Prerequisites (one-time per cluster):
# 1. Download the latest IAM policy from upstream. The version pinned below
# works with AWS Load Balancer Controller v2.13+ (it includes the
# `elasticloadbalancing:DescribeListenerAttributes` permission that newer
# controllers require; older policy snapshots lack it and cause the
# controller to fail with "AccessDenied" when creating listener rules).

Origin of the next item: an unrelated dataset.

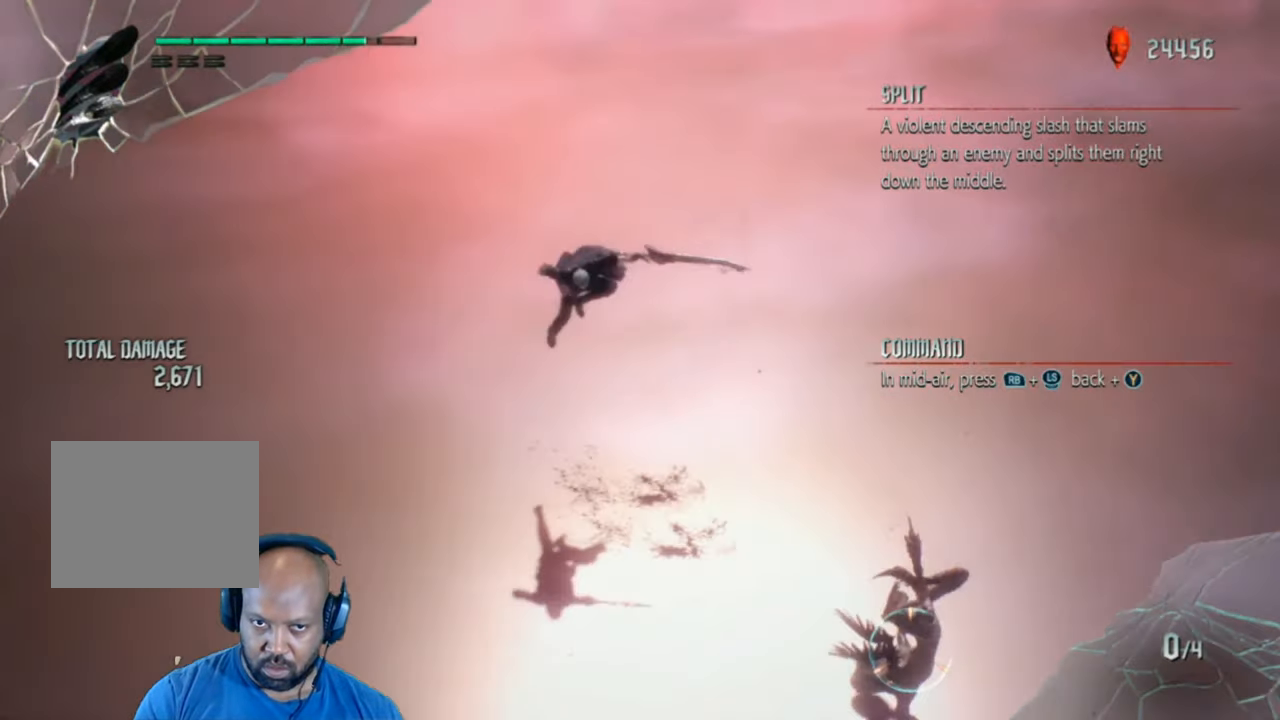
{"buttons": [], "left_stick": "down", "right_stick": "center", "events": [[100, "Y", "up"], [240, "R1", "up"], [340, "L1", "up"]]}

curl -sSL -o alb-iam-policy.json \
https://raw.githubusercontent.com/kubernetes-sigs/aws-load-balancer-controller/main/docs/install/iam_policy.json
aws iam create-policy --policy-name AWSLoadBalancerControllerIAMPolicy \
--policy-document file://alb-iam-policy.json
# 2. Associate the cluster's OIDC provider with IAM (safe to re-run).
aws eks describe-cluster --name <cluster> --query 'cluster.identity.oidc.issuer'
# 3. Create an IRSA role for the controller's ServiceAccount.
eksctl create iamserviceaccount \
--cluster <cluster> --namespace kube-system \
--name aws-load-balancer-controller \
--role-name AmazonEKSLoadBalancerControllerRole \
--attach-policy-arn=arn:aws:iam::<account>:policy/AWSLoadBalancerControllerIAMPolicy \
--override-existing-serviceaccounts --approve
# 4. Install the controller.
helm repo add eks https://aws.github.io/eks-charts
helm repo update
helm install aws-load-balancer-controller eks/aws-load-balancer-controller \
--namespace kube-system --set clusterName=<cluster> \
--set serviceAccount.create=false \
--set serviceAccount.name=aws-load-balancer-controller
If you don't use eksctl, do step 3 manually: create an IAM role whose trust
policy federates to the cluster OIDC provider with sub =
system:serviceaccount:kube-system:aws-load-balancer-controller, attach the
policy, then annotate the ServiceAccount with
eks.amazonaws.com/role-arn=<role-arn>.
Then enable the chart's Ingress. The chart ships sensible defaults under
optional.ingress.annotations for idle_timeout.timeout_seconds=4000 and
sticky sessions, so long-running terminal sessions stay alive without
disconnects. Override host and optionally point certificate-arn at an ACM
certificate to terminate TLS at the ALB:
helm upgrade --install agenttier agenttier/agenttier \
--namespace agenttier --create-namespace \
--set optional.ingress.enabled=true \
--set optional.ingress.hosts[0].host=agenttier.example.com \
--set optional.ingress.hosts[0].paths[0].path=/ \
--set optional.ingress.hosts[0].paths[0].pathType=Prefix
The Router additionally sends WebSocket control-frame pings and application heartbeats every 30 seconds, so even with the 60s ALB default the browser terminal survives long idle periods.
Verifying released images¶
Every image published on a v* tag is keyless-signed and ships with SPDX + CycloneDX SBOMs. See Verifying images for cosign verify and cosign verify-attestation flows. For hardened clusters, enforce with Kyverno / sigstore policy-controller rather than relying on manual verification.